- [What you have to do]:
Sift the listing for lines that hold the string "thumb" and pull them out.

┏━━

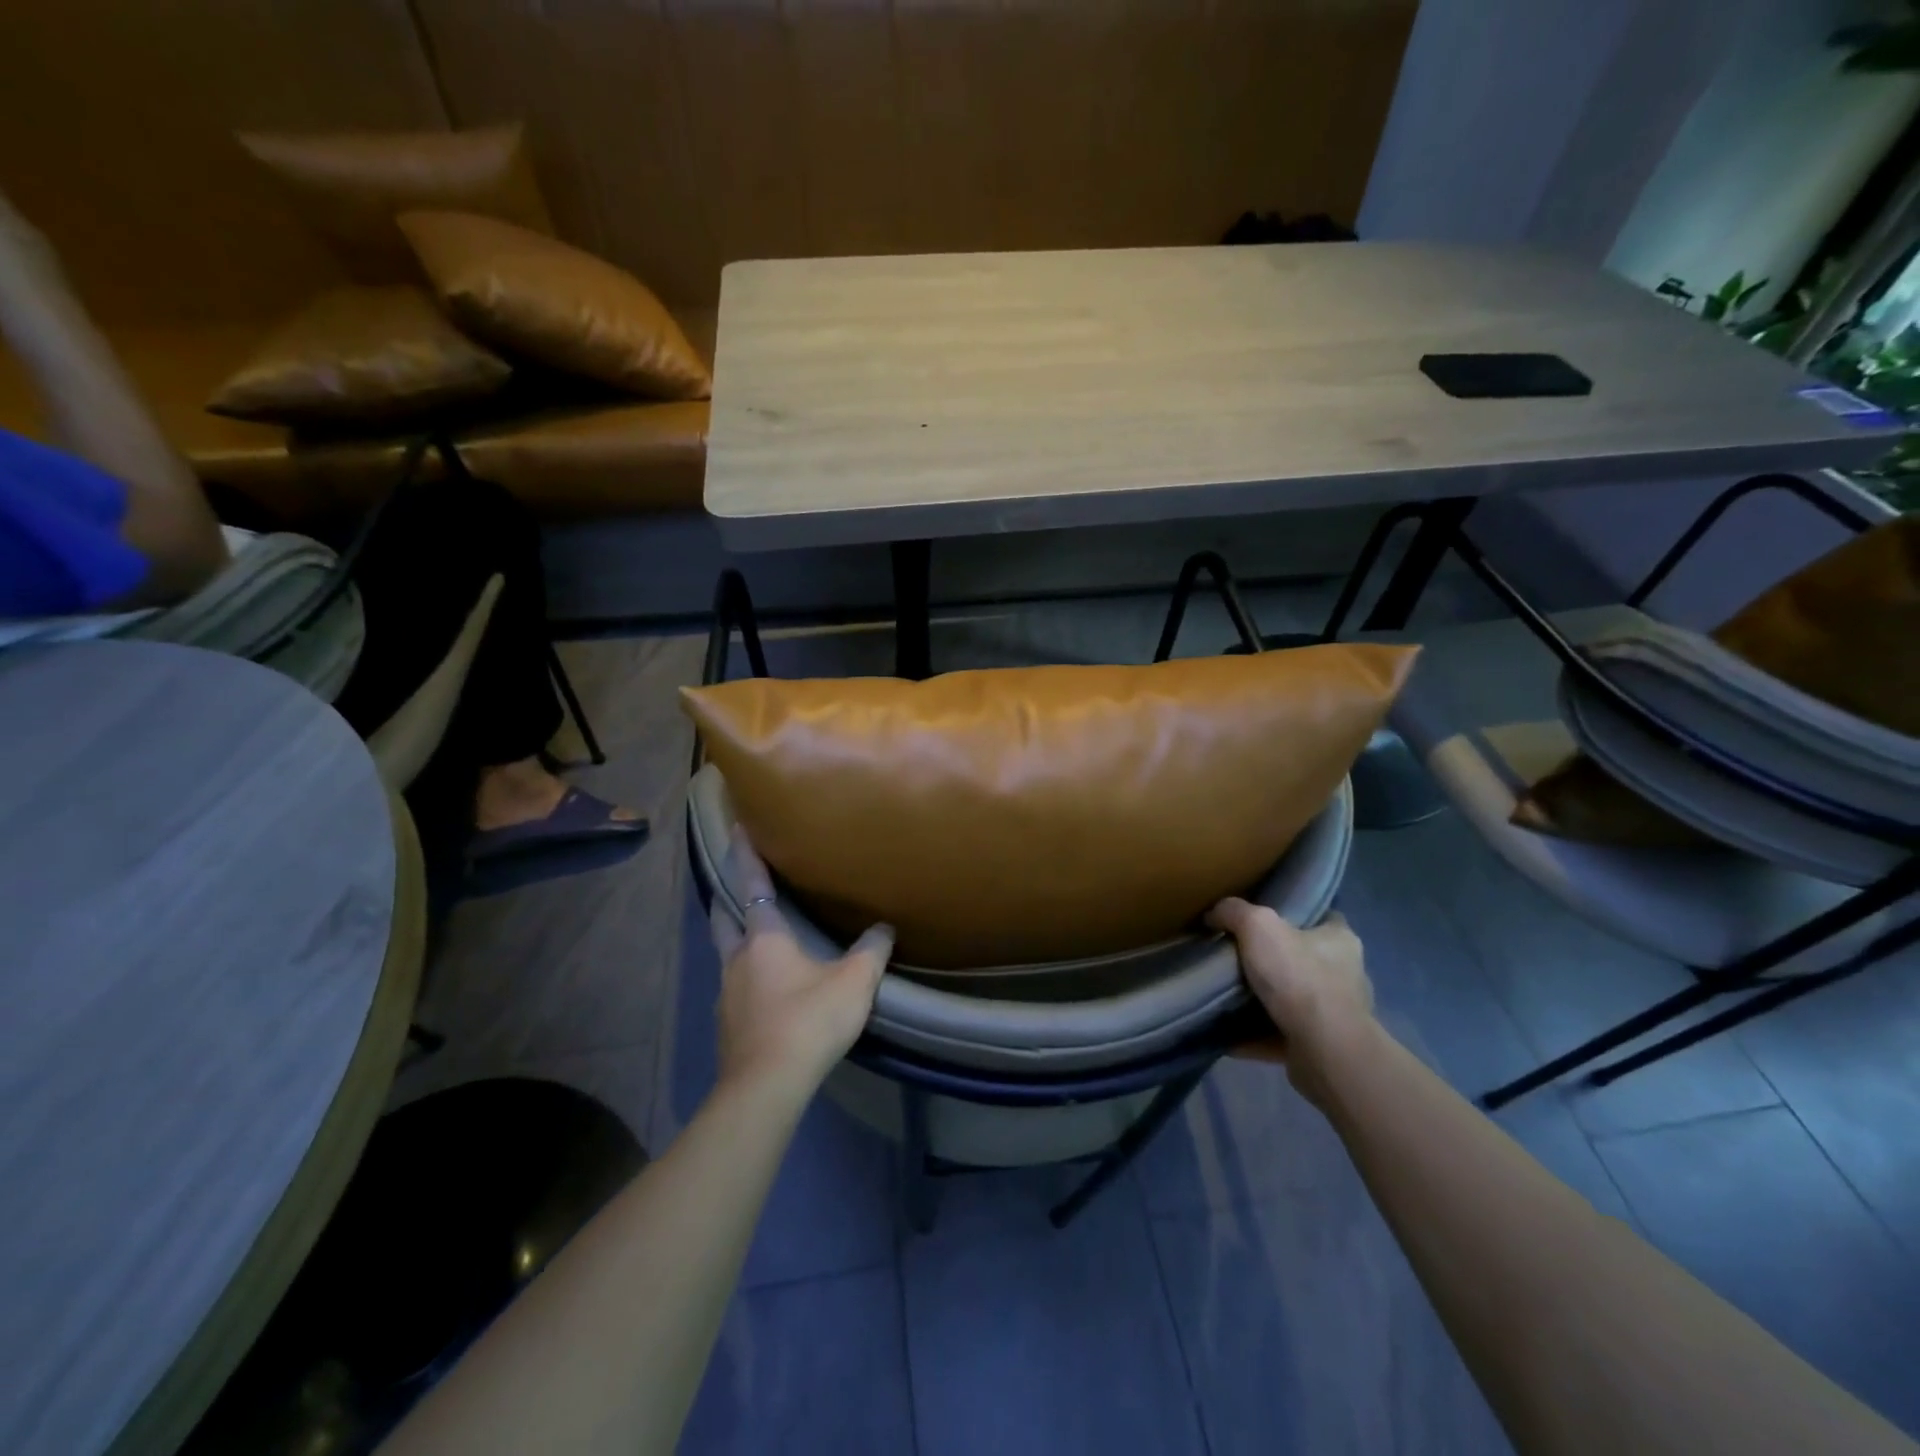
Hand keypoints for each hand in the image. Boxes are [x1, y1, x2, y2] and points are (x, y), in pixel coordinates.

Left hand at [709, 834, 894, 1098]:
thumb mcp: (854, 982)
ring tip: (756, 936)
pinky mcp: (726, 1024)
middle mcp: (737, 959)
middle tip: (737, 883)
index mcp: (764, 939)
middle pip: (724, 917)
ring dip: (736, 938)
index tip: (736, 828)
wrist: (767, 1086)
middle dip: (728, 896)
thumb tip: (884, 927)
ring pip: (726, 953)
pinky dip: (745, 975)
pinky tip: (764, 989)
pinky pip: (733, 986)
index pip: (751, 886)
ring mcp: (726, 993)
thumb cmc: (809, 1021)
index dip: (745, 856)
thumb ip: (872, 951)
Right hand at [1207, 900, 1375, 1105]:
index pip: (1322, 917)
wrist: (1325, 1050)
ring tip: (1226, 995)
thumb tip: (1214, 914)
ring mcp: (1336, 1016)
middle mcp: (1345, 976)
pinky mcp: (1321, 1048)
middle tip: (1235, 956)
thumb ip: (1234, 912)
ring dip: (1264, 1000)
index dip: (1294, 914)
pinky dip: (1255, 1035)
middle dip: (1273, 960)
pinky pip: (1280, 1035)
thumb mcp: (1259, 926)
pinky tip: (1227, 1032)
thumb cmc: (1299, 977)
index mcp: (1340, 940)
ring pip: (1293, 1000)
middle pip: (1304, 959)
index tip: (1262, 918)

┗━━

- [Exercise output]:
thumb mcp: (854, 982)
thumb tip: (884, 927)
thumb cmc: (809, 1021)
thumb ip: (872, 951)
thumb tip: (1214, 914)
thumb ip: (1234, 912)
thumb mcp: (1259, 926)
thumb cmc: (1299, 977)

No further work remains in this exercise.